For the jillions of dollars that change hands in the pleasure boat industry daily, until the advent of the “Aerosurf, So you want to build a boat” computer program (or such), the boat biz has been more of a craft than a business. For the first thirty or so years of “plastic” boat building, say, from 1950 to 1980, one could just wake up in the morning and say “Ay, Carajo, penso me voy construir una barca!” “Oh, hell, I think I will build a boat”. This is a direct quote from Juan Q. Publico, Miami Boat builder. (Most Miami boat builders were Cuban). Until recently, standard pleasure boat laminates were well known public properties that required only that one purchase Brand Whatever materials, fiberglass and resin. The Company would recommend a laminate schedule, take your hand and show the process from start to finish. No one ever actually used that information, but it looked nice on the office wall.

Fiberglass boat building east of the Mississippi commenced in the late 1940’s, with Troy Wollard, Howard Abbey, Art Siegel and Dudley Whitman building an all-fiberglass 17’ runabout at Troy’s Miami Shores residence. There is a plaque there today, commemorating the event.

Having never built a fiberglass boat, and having no one to offer advice, it was sort of hit or miss to make a satisfactory boat on the first try. Troy and Howard were among the best of the wooden boat builders and designers, and each had played a big part in the war effort by working at Miami Shipbuilding, where they built lots of Navy type stuff. They repaired PT boats, and actually built Air Sea Rescue boats, about 63 feet long, triple planked, with big gasoline engines, used to save survivors of the many ships that were torpedoed along the coast. Now the war was over, and it was time to have some fun!

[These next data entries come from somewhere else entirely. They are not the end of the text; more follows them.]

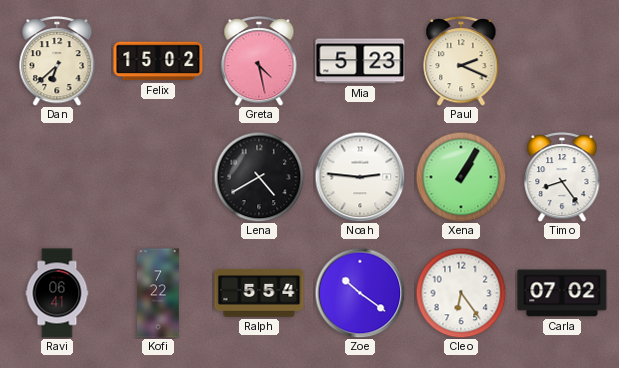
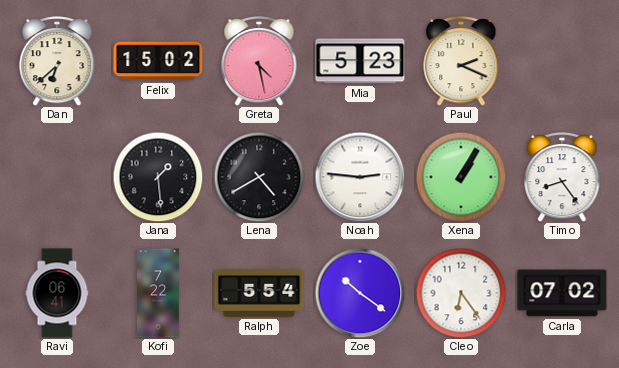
Jana: none -> 1:29
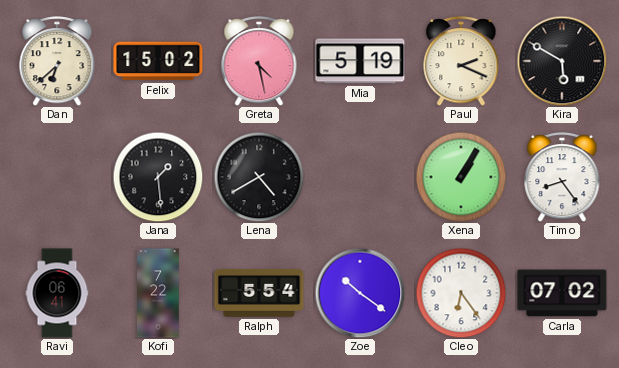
Mia: 5:23 -> 5:19
Kira: none -> 5:50
Noah: 2:46 -> none
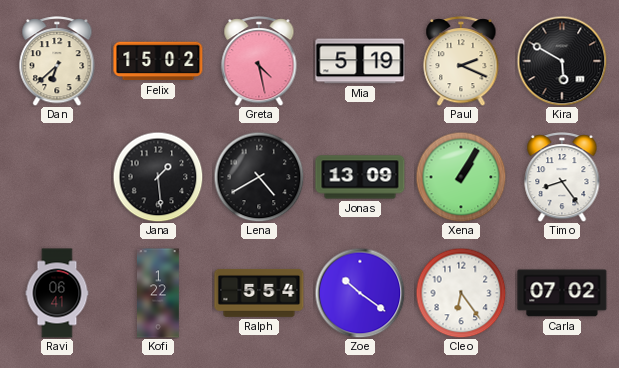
Jonas: none -> 13:09
Kofi: 7:22 -> 1:22
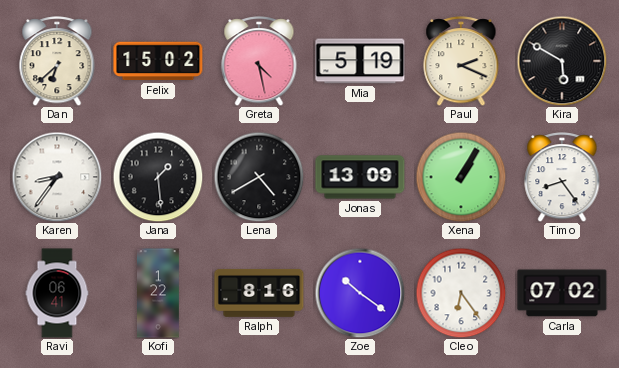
Karen: none -> 8:36
Ralph: 5:54 -> 8:16
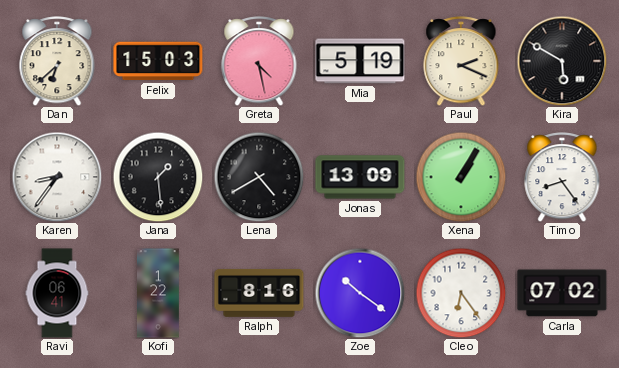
Felix: 15:02 -> 15:03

They chose a 17 foot wooden runabout. Similar to a Bunnell Sawyer runabout, to use for the male mold, or “plug”. They sanded the plug smooth, having removed the rubrails and propellers and such, everything that was an “outie” on the hull, to assure that the boat could be removed from the plug. The only components available for fiberglass construction at that time, 1947, were 10 ounce cloth (weave), polyester resin, cobalt (accelerator) and MEK peroxide, which catalyzed (reacted) with the cobalt to initiate an exothermic reaction. Whew.

They calculated the desired thickness of the fiberglass boat, about one half inch average, and stacked layer after layer of 10 oz. cloth, until the desired thickness of material was reached. Visualize the plug upside down in the garage, with the dry fiberglass material draped over it, and stapled in a few spots to hold its shape. Now to mix the resin, accelerator and catalyst. They made a small one quart sample of the resin, using the information supplied by the manufacturer. Unfortunately, the chart did not allow for “mass effect” for the resin (thick quantities harden much quicker than thin ones), and the fact that it is cooler at night than at four in the afternoon. They mixed the resin and manned the brushes and rollers to “wet out” the material.
The polyester resin odor was overwhelming in the garage, and nobody knew for sure if it would kill you or not, so they closed the door, and beat it.

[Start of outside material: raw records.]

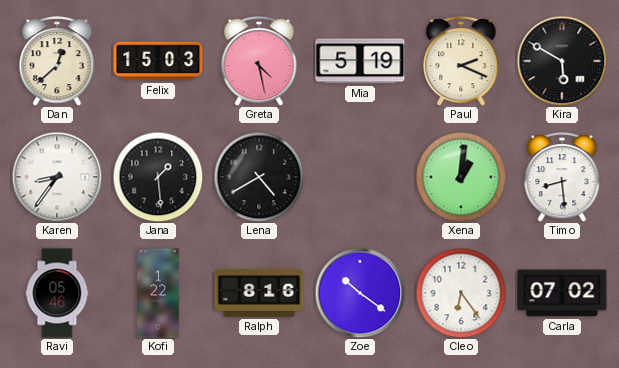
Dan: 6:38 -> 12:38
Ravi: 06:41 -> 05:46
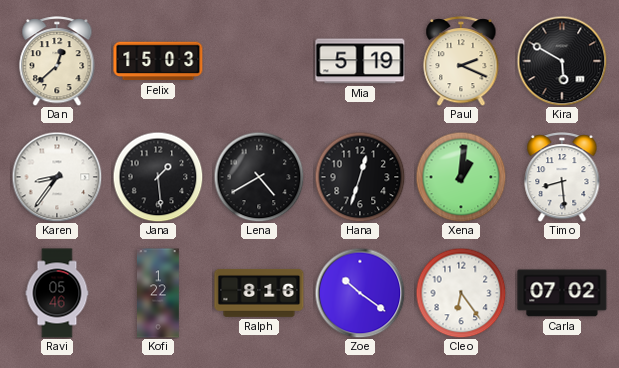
Greta: 4:28 -> none
Hana: none -> 12:33
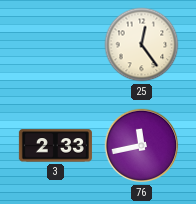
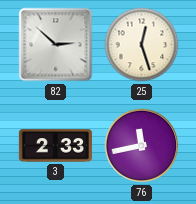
82: none -> 2:52
25: 12:24 -> 12:27
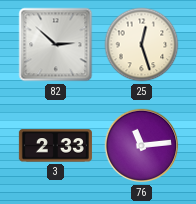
76: 11:43 -> 11:14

With high hopes the next morning, they opened many things. They opened the shop door, the fiberglass boat age, the masking tape on ones’ shoes and pant legs age, the itching age, the boat copying age, the particulate pneumonia age, and a few others. Unfortunately, the resin had not cured, and had run off onto the floor, where it remains to this day. The fiberglass boat age would have to wait a day or two.

They reconsidered their resin calculations, and got it right the second try. The boat was as hard as a rock, maybe harder, and as ugly as a mud fence, with the smooth side on the inside, and the backside of the rough stack of fiberglass on the outside of hull. They pulled the hull from the plug, and were quite satisfied with everything except the hundreds of hours facing them in finishing the outside hull surfaces. They ran through the list of friends “If you need any help on that project, I will be happy to help” in no time, and Castro had not yet sent a supply of Doctors, Bankers, Accountants and such to be masking taped and tortured. They ground, sanded, filled puttied, cussed, cried, and slowly turned the Ugly Duckling into a Swan.

After 70 years, the boat still exists. It is in two pieces, now. Dudley cut it in two in order to fit the transom, with name “Lucky Two”, into his private Museum at the Bal Harbour Shoppes in Miami Beach. If you stuck it back together, I’m sure it would do another 70.